Tradition der Transall lebt in A400M weiter

A400M: Am 27. November 2025 um 14:46 Uhr landet die 54+61 in Wunstorf. (Foto © Lindhorst)
Am 27. November 2025 um 14:46 Uhr landet die 54+61 in Wunstorf. (Foto © Lindhorst)

Eigentlich Routine: Eine nagelneue A400M wird vom Airbus-Werk in Sevilla überführt und landet auf dem Fliegerhorst Wunstorf. Schon zum 51. Mal trifft eine Maschine beim Lufttransportgeschwader 62 ein. Insgesamt soll die Bundeswehr 53 erhalten.
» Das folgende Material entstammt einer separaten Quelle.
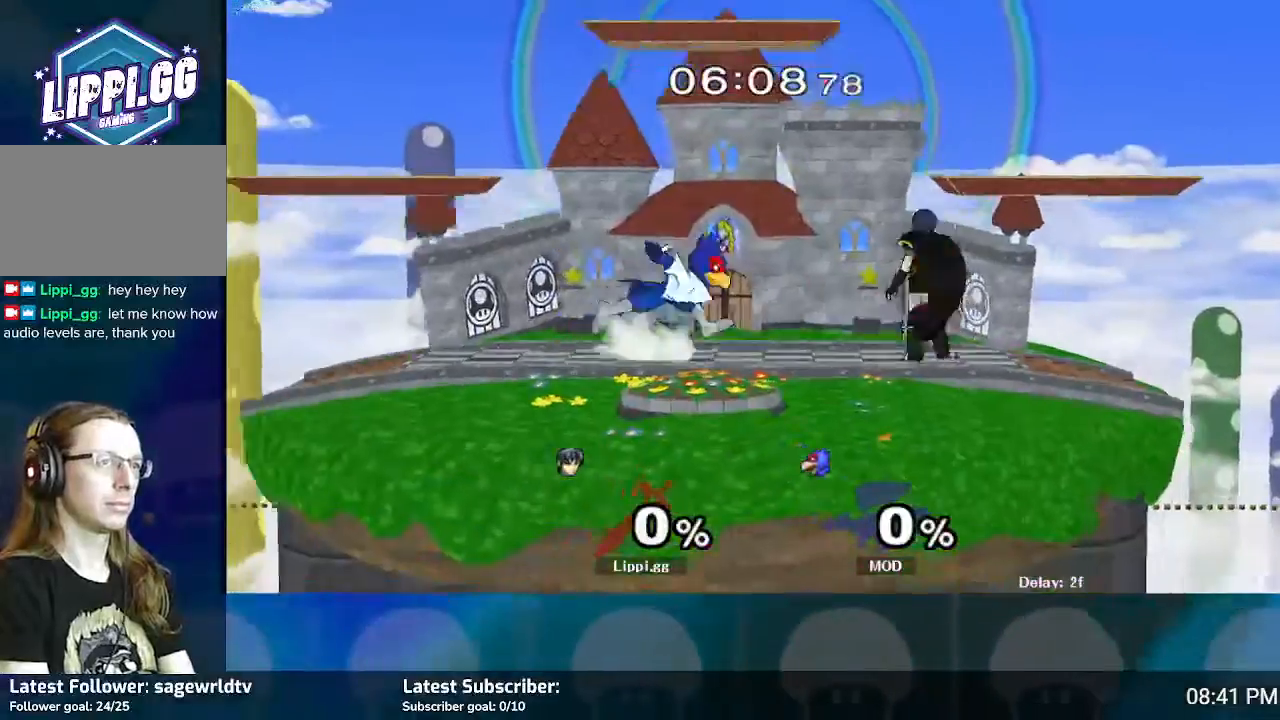
{"buttons": [], "left_stick": "center", "right_stick": "center", "events": [[67, "Y", "up"], [101, "left_stick", "center"], [201, "A", "down"], [201, "left_stick", "up-left"], [234, "A", "up"], [334, "A", "down"], [368, "left_stick", "down"], [401, "A", "up"], [468, "A", "down"], [468, "left_stick", "center"], [501, "A", "up"]]}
Und doch war es ein besonderer Tag. Trotz Nieselregens wehte ein Hauch von Transall-Tradition durch die Luft, als das Transportflugzeug um 14:46 Uhr auf der Runway 26 deutschen Boden berührte und zur Parkposition rollte. Auf dem Rumpf und über dem Cockpit stand die taktische Kennung 54+61, die Besatzung trug weiß-blau-karierte Fliegerschals des aufgelösten LTG 61 aus Landsberg/Lech.

Die taktische Kennung erinnert an das aufgelöste LTG 61 in Landsberg/Lech. (Foto © Lindhorst)
Die taktische Kennung erinnert an das aufgelöste LTG 61 in Landsberg/Lech. (Foto © Lindhorst)

Die letzten drei für Deutschland vorgesehenen A400MLuftfahrzeuge werden die Kennungen 54+61, 54+62 und 54+63, nicht +51, +52 und +53, tragen. Damit soll an die Außerdienststellung des Waffensystems C-160 Transall erinnert werden, das bei den Lufttransportgeschwadern 61, 62 und 63 im Einsatz war. Auch eine besondere Folierung mit den Wappen der Geschwader wird noch angebracht. Die 54+62 und 54+63 sollen bis März 2026 in Sevilla übernommen und nach Wunstorf überführt werden.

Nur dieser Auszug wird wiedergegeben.